### EXTRACT PROVIDED
Skip to main content

David Mahon is a New Zealander and a corporate advisor who has lived in China since the mid-1980s, watching the massive changes and helping companies to predict which way things will go. He is also founder of Mahon China. Exporter spoke to him recently about the problems and opportunities New Zealand companies face in this market.

What is the best stance for New Zealand long term in terms of dealing with the China opportunity?
“The New Zealand economy is predicated on these God-given resources and we don’t add value to them, we never have since refrigeration in the late 19th century. We used to ship frozen stuff to England, then when the Brits realized that we dominated the meat market they came and bought up the processing in New Zealand so they could own all the value themselves. It’s happening now with the Chinese investment. So we don’t change but we have to. We adapted to the British economy around the time of the turn of the century before last and we became the farm for Mother England, which we remained until the early 1960s when we started to diversify because we had realized that we were far too dependent on selling to Britain. But now China is becoming such an important part of our economy, what are we going to do? Are we going to adapt again? And if so, how will we adapt? And where do we diversify, because we can’t shape the entire New Zealand economy to fit the Chinese economy. Some sectors will need to do this to some extent, but where is our diversification? And many of our markets in Asia are subsets of China anyway. So there are a lot of factors for a very small economy with a pretty narrow economic base even compared to Australia.

What advantages does New Zealand have in this market?

### GOALS
a: In the interview about New Zealand and China, since when has David Mahon lived in China?
b: Do these statements agree with the interview about New Zealand and China? Answer yes or no for each and quote the deciding words. (i) Mahon founded Mahon China. (ii) New Zealand began to diversify its economy in the early 1950s. (iii) The British bought up processing in New Zealand.
c: Carry on the interview about New Zealand and China from the point where it stops.

### DATASET CONTENT

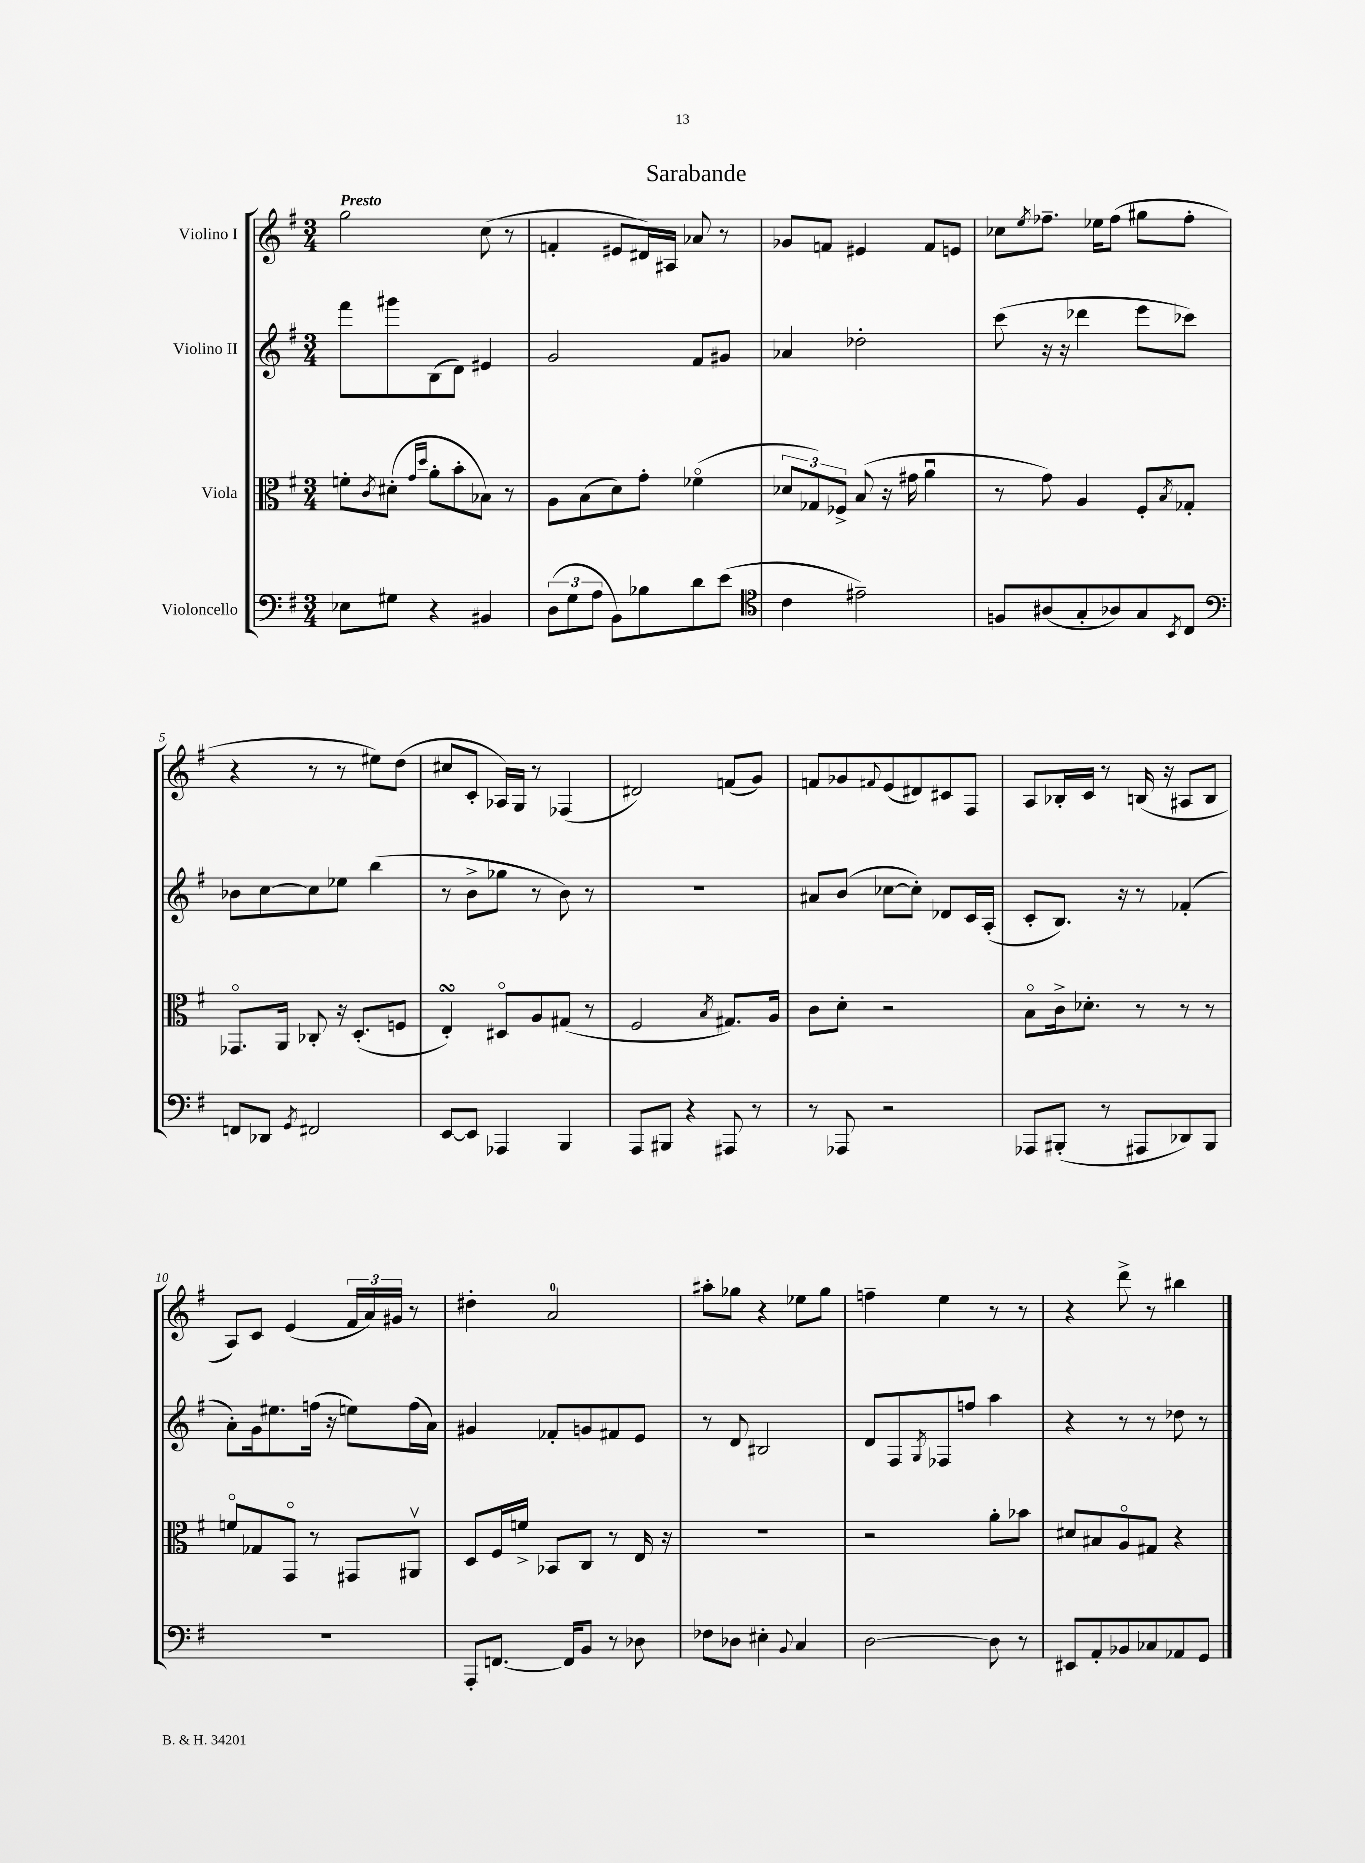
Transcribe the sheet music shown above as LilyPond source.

\header { title = "Sarabande" }
<<
\new StaffGroup <<
\new Staff = "s0" \with { instrumentName = "Violino I" } {
    \clef treble \key g \major \numericTimeSignature \time 3/4 \tempo "Presto"
    g''2 c''8( r8 |
    f'4-. eis'8 dis'16) ais16 aes'8 r8 |
    ges'8 f'8 eis'4 f'8 e'8 |
    ces''8 \acciaccatura { e''8 } fes''8.-- ees''16 fes''8( gis''8 fes''8-. |
    r4 r8 r8 eis''8) d''8( |
    cis''8 c'8-. aes16) g16 r8 fes4( |
    dis'2) f'8( g'8) |
    f'8 ges'8 \appoggiatura { fis'8 } e'8( dis'8) cis'8 fis8 |
    a8 bes16-. c'16 r8 b16( r16 ais8 b8 |
    a8) c'8 e'4( \tuplet 3/2 { fis'16 a'16) gis'16 } r8 |
    dis''4-. a'2-0 |
    ais''8-. ges''8 r4 ees''8 ges''8 |
    f''4-- e''4 r8 r8 |
    r4 d'''8-> r8 bis''4 \bar "|." |
}
\new Staff = "s1" \with { instrumentName = "Violino II" } {
    \clef treble \key g \major \numericTimeSignature \time 3/4
    fis'''8 gis'''8 b8( d'8) eis'4 |
    g'2 fis'8 gis'8 |
    aes'4 des''2-. |
    c'''8( r16 r16 des'''4 e'''8 ces'''8) |
    bes'8 c''8~ c''8 ees''8 b''4( |
    r8 b'8-> ges''8 r8 b'8) r8 |
    R2. |
    ais'8 b'8( ces''8~ ces''8-.) des'8 c'16 a16-.( |
    c'8-. b8.) r16 r8 fes'4-.( |
    a'8-.) g'16 eis''8. f''16( r16 e''8) f''16( a'16) |
    gis'4 fes'8-. g'8 fis'8 e'8 |
    r8 d'8 bis2 |
    d'8 fis8 \acciaccatura { g8 } fes8 f''8 a''4 |
    r4 r8 r8 des''8 r8 \bar "|." |
}
\new Staff = "s2" \with { instrumentName = "Viola" } {
    \clef alto \key g \major \numericTimeSignature \time 3/4
    f'8-. \acciaccatura { c'8 } dis'8-.( \grace { g'16 d''16 } a'8-. b'8-. bes8) r8 |
    a8 b8( d'8) g'8-. fes'4\flageolet( |
    \tuplet 3/2 { des'8 ges8) fes8-> } b8( r16 gis'16 a'4\downbow |
    r8 g'8) a4 fis8-. \acciaccatura { b8 } ges8-. |
    ges,8.\flageolet a,16 ces8-. r16 d8.-.( f8 |
    e4-.\turn) dis8\flageolet a8 gis8( r8 |
    fis2 \acciaccatura { b8 } gis8.) a16 |
    c'8 d'8-. r2 |
    b8\flageolet c'16-> des'8.-. r8 r8 r8 |
    f'8\flageolet ges8 g,8\flageolet r8 gis,8 ais,8\upbow |
    d8 fis16 f'16-> bes,8 c8 r8 e16 r16 |
    R2. |
    r2 a'8-. bes'8 |
    dis'8 bis8 a8\flageolet gis8 r4 \bar "|." |
}
\new Staff = "s3" \with { instrumentName = "Violoncello" } {
    \clef bass \key g \major \numericTimeSignature \time 3/4
    ees8 gis8 r4 bis,4 |
    \tuplet 3/2 { d8( g8 a8 } b,8) bes8 d'8 e'8( |
    \clef tenor c'4 eis'2--) |
    f8 ais8( g8-. aes8) g8 \acciaccatura { b,8 } c8 |
    \clef bass f,8 des,8 \acciaccatura { g,8 } fis,2 |
    e,8~ e,8 aes,,4 b,,4 |
    a,,8 bis,,8 r4 ais,,8 r8 |
    r8 aes,,8 r2 |
    aes,,8 bis,,8-.( r8 ais,,8 des,8) bis,,8 |
    R2. |
    a,,8-. f,8.~ f,16 b,8 r8 des8 |
    fes8 des8 eis4-. \appoggiatura { b,8 } c4 |
    d2~ d8 r8 |
    eis,8 a,8-. bes,8 ces8 aes,8 g,8 \bar "|." |
}
>>
>>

### ANSWERS FOR THE TASKS
a: Since the mid-1980s.

b:
(i) Yes: "He is also founder of Mahon China."
(ii) No: "until the early 1960s when we started to diversify"
(iii) Yes: "they came and bought up the processing in New Zealand"

c:
There are a few cultural things. New Zealanders are great at being nice to Chinese and getting on well with them, but we don’t know how to build long-term businesses. We are traders, and that shallowness doesn’t serve us. So green, clean and friendly. But there are other clean green places. Australia could easily make the same claims, and if you look at food safety standards in Europe, salmon from Scotland or milk products from Ireland, they can make a very similar claim. So it’s okay, but you can’t use that as your only point of identity. What we don’t do globally is grow brands and that’s what needs to be done. Those who have really prevailed here are those who have managed to build their brands. Look at Nestle, a great example in sectors that we’re in – dairy products, water, the sort of things you want to have a good clean base for. 

How are NZ companies handling the China market versus competitors?
Well, take a product like wine. New Zealand has a very strong wine profile globally, but France and Australia established themselves as the icons of high quality red wine, and frankly no one gets the French and Australian margins despite sometimes having a better product. New Zealand is selling white wines, which are our main sellers globally, almost ad hoc from small vineyards. I think there are around a hundred different companies selling to China at the moment and many of them probably don’t even know where their products are. We tend to do this; we make good quality things then we stick them in boxes at ports, and we send them off. They are sometimes purchased by distributors who come into our country and buy them and bring them back to their own, and we don’t go offshore, we don’t go into other cultures and establish ourselves. Medium-sized companies at least should know where their products are going, they should be vetting and governing their distributors.

How do you do that?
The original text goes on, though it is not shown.